Processo Saman Abbas, i genitori in appello: “Non l’abbiamo uccisa noi, è sparita nel buio”

Quarta udienza a Bologna: Shabbar Abbas e Nazia Shaheen si difendono. La madre in lacrime: “Sembro viva, ma sono morta dentro”. Si cerca la verità sull’omicidio di Novellara.

Bologna – “Non sono stata io a uccidere mia figlia.” Con queste parole, rotte dal pianto, Nazia Shaheen, madre di Saman Abbas, ha preso la parola oggi, 20 marzo 2025, nella quarta udienza del processo d’appello davanti alla Corte d’Assise di Bologna. Vestita con un abito tradizionale pachistano e un velo blu scuro, la donna — condannata all’ergastolo in primo grado insieme al marito Shabbar Abbas per l’omicidio della figlia 18enne — ha negato ogni responsabilità nella morte della giovane, scomparsa nella notte tra il 30 aprile e il 1° maggio 2021 a Novellara (Reggio Emilia). “Siamo usciti insieme, ho visto Saman incamminarsi veloce, poi sparire nel buio,” ha raccontato, chiedendo poi di sospendere l’udienza, sopraffatta dall’emozione.

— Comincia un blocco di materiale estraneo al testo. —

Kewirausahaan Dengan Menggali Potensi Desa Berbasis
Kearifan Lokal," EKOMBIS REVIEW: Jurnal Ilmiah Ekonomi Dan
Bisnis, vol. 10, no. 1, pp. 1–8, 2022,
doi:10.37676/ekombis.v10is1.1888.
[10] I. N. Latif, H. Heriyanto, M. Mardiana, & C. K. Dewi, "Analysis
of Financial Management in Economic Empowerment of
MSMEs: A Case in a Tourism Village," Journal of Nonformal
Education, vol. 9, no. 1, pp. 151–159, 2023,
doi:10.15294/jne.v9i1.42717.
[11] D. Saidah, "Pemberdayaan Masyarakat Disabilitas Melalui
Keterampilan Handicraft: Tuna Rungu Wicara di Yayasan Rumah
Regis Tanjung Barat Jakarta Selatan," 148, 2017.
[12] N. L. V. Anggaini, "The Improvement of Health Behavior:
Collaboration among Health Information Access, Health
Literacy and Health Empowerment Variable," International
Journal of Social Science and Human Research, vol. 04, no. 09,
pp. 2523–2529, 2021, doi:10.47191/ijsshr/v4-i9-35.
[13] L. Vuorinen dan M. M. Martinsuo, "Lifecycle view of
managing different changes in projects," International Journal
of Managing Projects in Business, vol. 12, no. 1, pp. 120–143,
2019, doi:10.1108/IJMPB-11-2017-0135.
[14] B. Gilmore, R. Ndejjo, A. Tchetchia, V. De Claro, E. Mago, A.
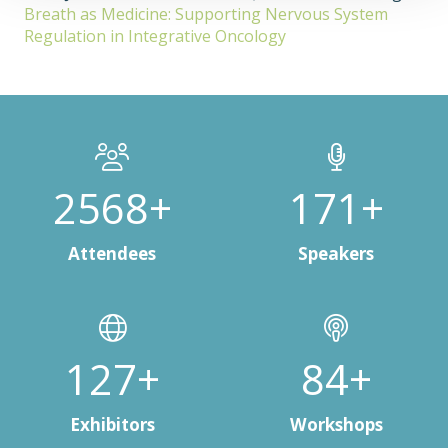
Breath as Medicine: Supporting Nervous System
Regulation in Integrative Oncology
3000+
200+
Attendees
Speakers
150+
100+
Exhibitors
Workshops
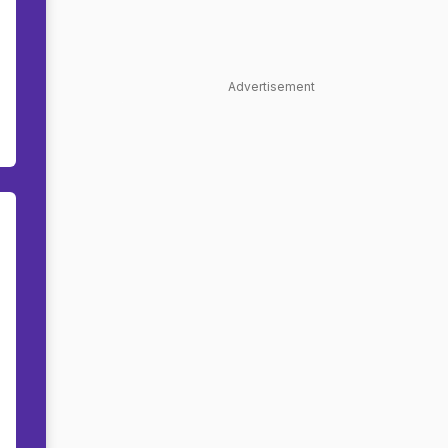
Advertisement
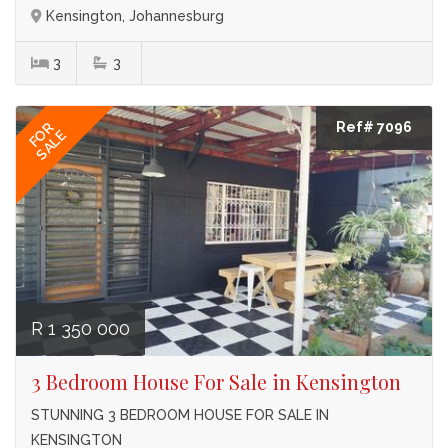
Kensington, Johannesburg
3
3
Ref# 7096
FOR
SALE
R 1 350 000
3 Bedroom House For Sale in Kensington
STUNNING 3 BEDROOM HOUSE FOR SALE IN
KENSINGTON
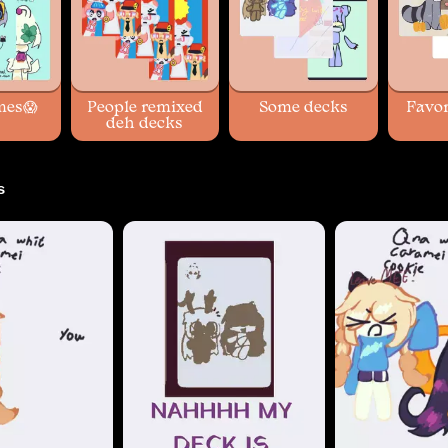
mes😱
People remixed
Some decks
Favor
deh decks
s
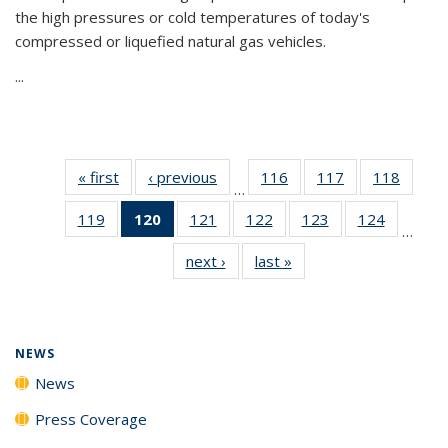
the high pressures or cold temperatures of today's
compressed or liquefied natural gas vehicles.
...
« first
News
‹ previous
News
116
of
117
of
118
of
…
135
135
135
119
of
120
of 135
121
of
122
of
123
of
124
of
News
News
News
…
135
News
135
135
135
135
next ›
News
last »
News
News
(Current
News
News
News
News
page)
NEWS
News
Press Coverage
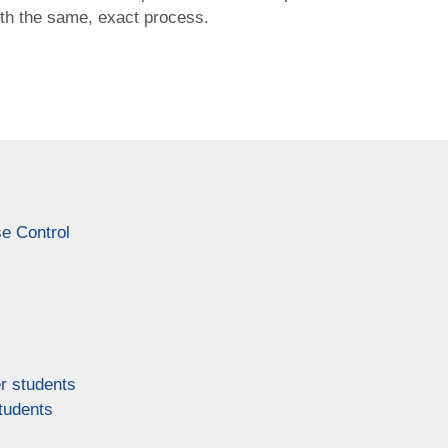
ith the same, exact process.
e Control
r students
tudents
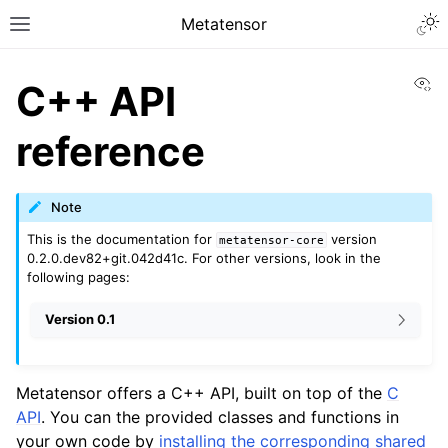
Togg
Metatensor
Toggle site navigation sidebar
Vi
C++ API
reference
Note
ggle navigation of Core classes
This is the documentation for
version
metatensor-core
0.2.0.dev82+git.042d41c. For other versions, look in the
following pages:
ggle navigation of Python API reference
Version 0.1
ggle navigation of C++ API reference
Metatensor offers a C++ API, built on top of the
C
API
. You can the provided classes and functions in
your own code by
installing the corresponding shared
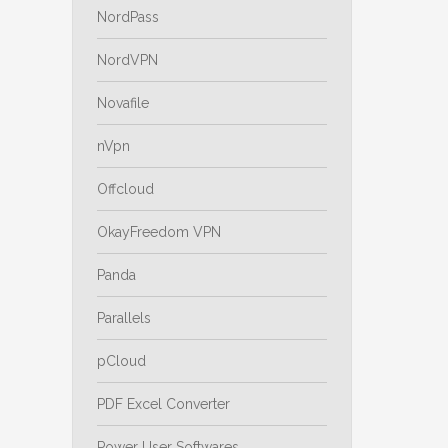
NordPass
NordVPN
Novafile
nVpn
Offcloud
OkayFreedom VPN
Panda
Parallels
pCloud
PDF Excel Converter
Power User Softwares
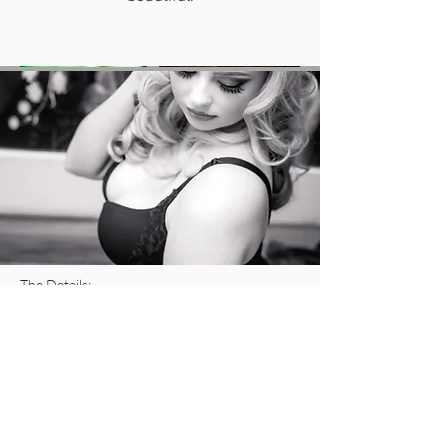
The Details:
10 lucky ladies will get more than 50% off their
retainer fee!
All LGP Prep Guides
Wardrobe Consultation
Professional Hair and Make Up
Access to our Luxurious Couture Closet,
which features Angel Wings, Goddess Gowns,
Red Bottom shoes and tons of lingerie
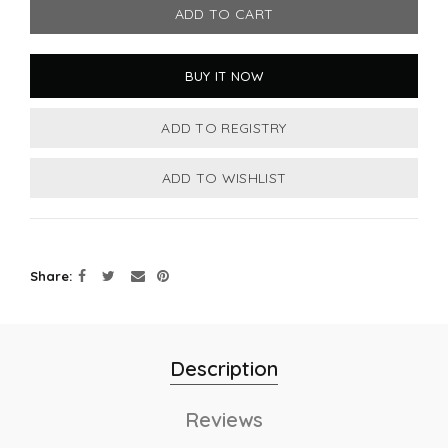
ADD TO CART
BUY IT NOW
Share
Description
Reviews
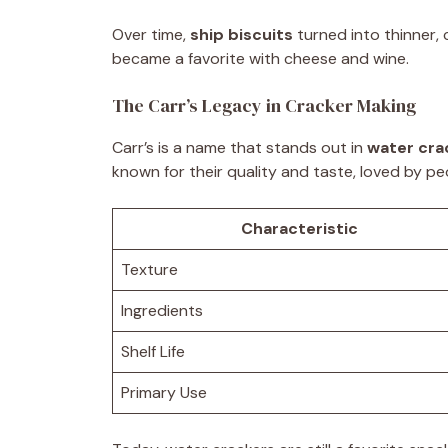
Over time,
ship biscuits
turned into thinner, 
became a favorite with cheese and wine.
The Carr’s Legacy in Cracker Making
Carr’s is a name that stands out in
water cra
known for their quality and taste, loved by peo
Characteristic
Texture
Ingredients
Shelf Life
Primary Use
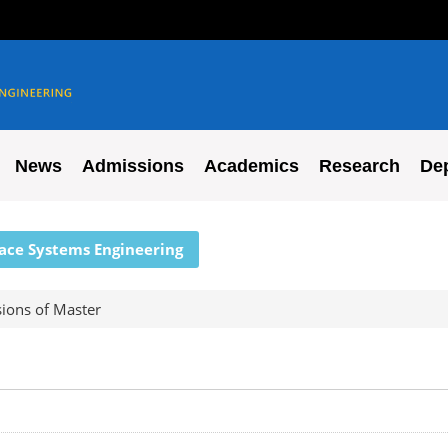
News
Admissions
Academics
Research
De
pace Systems Engineering
ions of Master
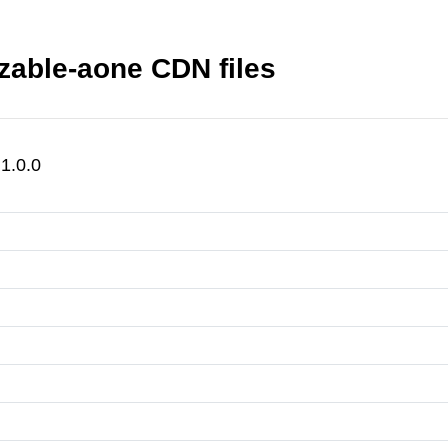
zable-aone CDN files
1.0.0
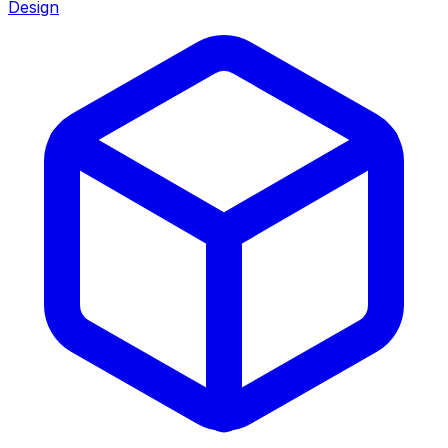
Design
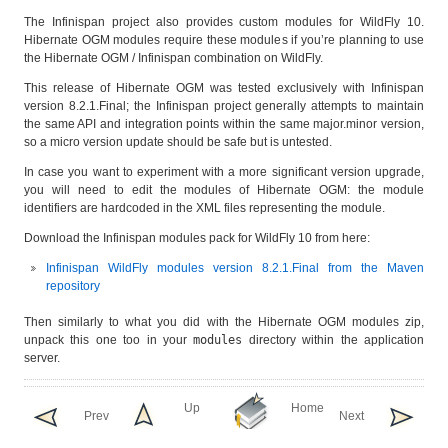
The Infinispan project also provides custom modules for WildFly 10.
Hibernate OGM modules require these modules if you’re planning to use
the Hibernate OGM / Infinispan combination on WildFly.
This release of Hibernate OGM was tested exclusively with Infinispan
version 8.2.1.Final; the Infinispan project generally attempts to maintain
the same API and integration points within the same major.minor version,
so a micro version update should be safe but is untested.
In case you want to experiment with a more significant version upgrade,
you will need to edit the modules of Hibernate OGM: the module
identifiers are hardcoded in the XML files representing the module.
Download the Infinispan modules pack for WildFly 10 from here:
Infinispan WildFly modules version 8.2.1.Final from the Maven
repository
Then similarly to what you did with the Hibernate OGM modules zip,
unpack this one too in your
modules
directory within the application
server.
Up
Home
Prev
Next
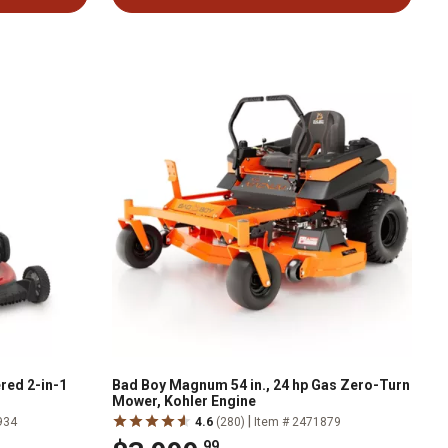
red 2-in-1
Bad Boy Magnum 54 in., 24 hp Gas Zero-Turn
Mower, Kohler Engine
|
934
4.6
(280)
Item # 2471879
.99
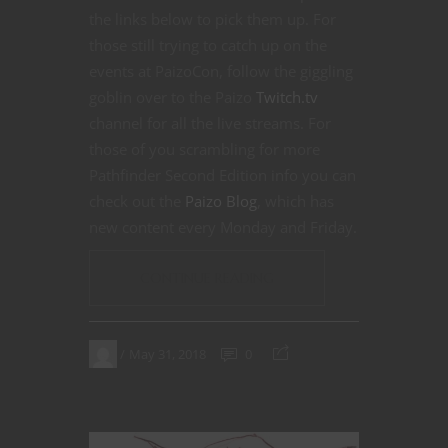
the links below to pick them up. For
those still trying to catch up on the
events at PaizoCon, follow the giggling
goblin over to the Paizo
Twitch.tv
channel for all the live streams. For
those of you scrambling for more
Pathfinder Second Edition info you can
check out the
Paizo Blog
, which has
new content every Monday and Friday.
CONTINUE READING
May 31, 2018
0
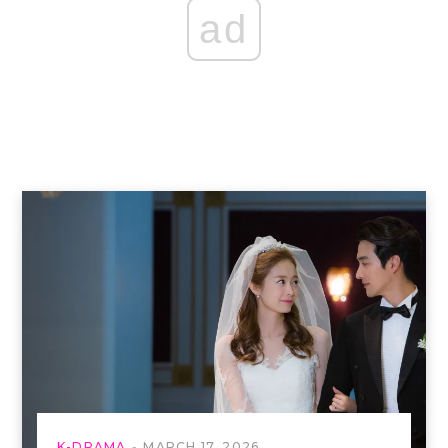
ad
K-DRAMA
MARCH 17, 2026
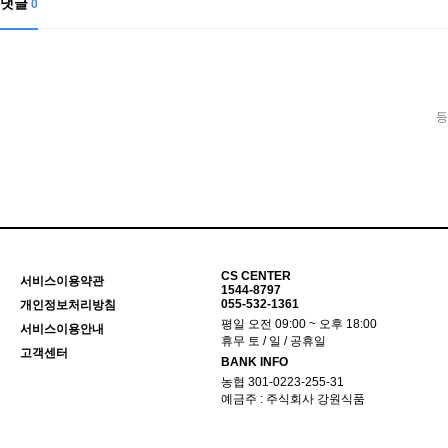
댓글
0
등
CS CENTER
서비스이용약관
1544-8797
055-532-1361
개인정보처리방침
평일 오전 09:00 ~ 오후 18:00
서비스이용안내
휴무 토 / 일 / 공휴일
고객센터
BANK INFO
농협 301-0223-255-31
예금주 : 주식회사 강원식품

Anche Shabbar Abbas, padre di Saman, ha ribadito la propria estraneità: “Non siamo stati noi genitori a ucciderla. Abbiamo fatto molta fatica a crescerla, provo un forte dolore che porterò per tutta la vita.” Parlando in pachistano con l’ausilio di un interprete, ha ricostruito gli ultimi momenti: “Uscimmo di casa, lei prese la strada, era buio, non vedemmo nulla.” Entrambi puntano il dito sullo zio Danish Hasnain, condannato a 14 anni in primo grado, e sui cugini, assolti. “Ho sentito Danish dire che c’erano lui e gli altri due, penso siano stati loro,” ha aggiunto Shabbar, riferendosi all’udienza precedente in cui lo zio ha ammesso di aver trovato Saman già morta e di averne seppellito il corpo con i cugini.

La morte di Saman Abbas in una notte di misteri

Il caso di Saman Abbas, strangolata e sepolta vicino alla casa di famiglia—ritrovata solo nel novembre 2022—resta uno dei femminicidi più discussi d’Italia. Secondo l’accusa, la 18enne di origini pakistane fu uccisa per aver rifiutato un matrimonio combinato e per la sua relazione con il fidanzato Saqib Ayub. La Procura di Reggio Emilia, nel processo di primo grado, ha indicato i genitori come mandanti e Danish come esecutore materiale, ma i due imputati oggi si professano innocenti. “Saman voleva andarsene, tornare in comunità,” ha detto Nazia. “Abbiamo cercato di convincerla a restare.”

Saman Abbas
Saman Abbas

Shabbar ha arricchito il racconto con un dettaglio: una chiamata ricevuta da Saman dal bagno, quella sera. “Disse ‘vieni a prendermi’, pensavo fosse il ragazzo. Chiamai Danish per dargli una lezione, ma senza esagerare. Uscii per controllare, ma non vidi né sentii nulla.” La mattina dopo, Danish avrebbe riferito che “non era successo niente.” Poi, la fuga in Pakistan dei genitori, un elemento che ha pesato nel verdetto di primo grado.

Le versioni a confronto

Le dichiarazioni dei genitori contrastano con quelle dello zio Danish Hasnain, che nella scorsa udienza ha negato di aver ucciso Saman, limitandosi a confermare di averne occultato il corpo. Il fratello minore Ali Haider, invece, ha puntato il dito contro Danish, dichiarando di averlo visto strangolare la sorella. La Corte, presieduta da Domenico Stigliano, dovrà ora valutare la credibilità di questi racconti, mentre la difesa—rappresentata dagli avvocati Sheila Foti per Shabbar e Liberata D’Agostino per Nazia—insiste sull’assenza di prove dirette contro i genitori. “Non c’è stata pianificazione,” ha sottolineato Nazia, “non so nulla di quello che è successo.”

Un dolore che non si spegne

Tra le lacrime, Nazia ha dipinto un ritratto straziante: “Sembro viva, ma sono morta dentro. Dal 2020, quando Saman è andata in comunità, penso solo a lei. Ho insistito per tornare in Italia e dire la verità.” Shabbar ha fatto eco: “Non dimenticherò mai mia figlia.” Entrambi chiedono di vedere il figlio minore, oggi 21enne, che non li ha mai incontrati in carcere. La Corte ha chiarito che serve una richiesta formale del giovane.

L’udienza si è chiusa con due genitori distrutti, un’accusa che li inchioda e un delitto ancora avvolto da ombre. La sentenza d’appello, attesa nelle prossime settimane, potrebbe confermare l’ergastolo o ribaltare il caso.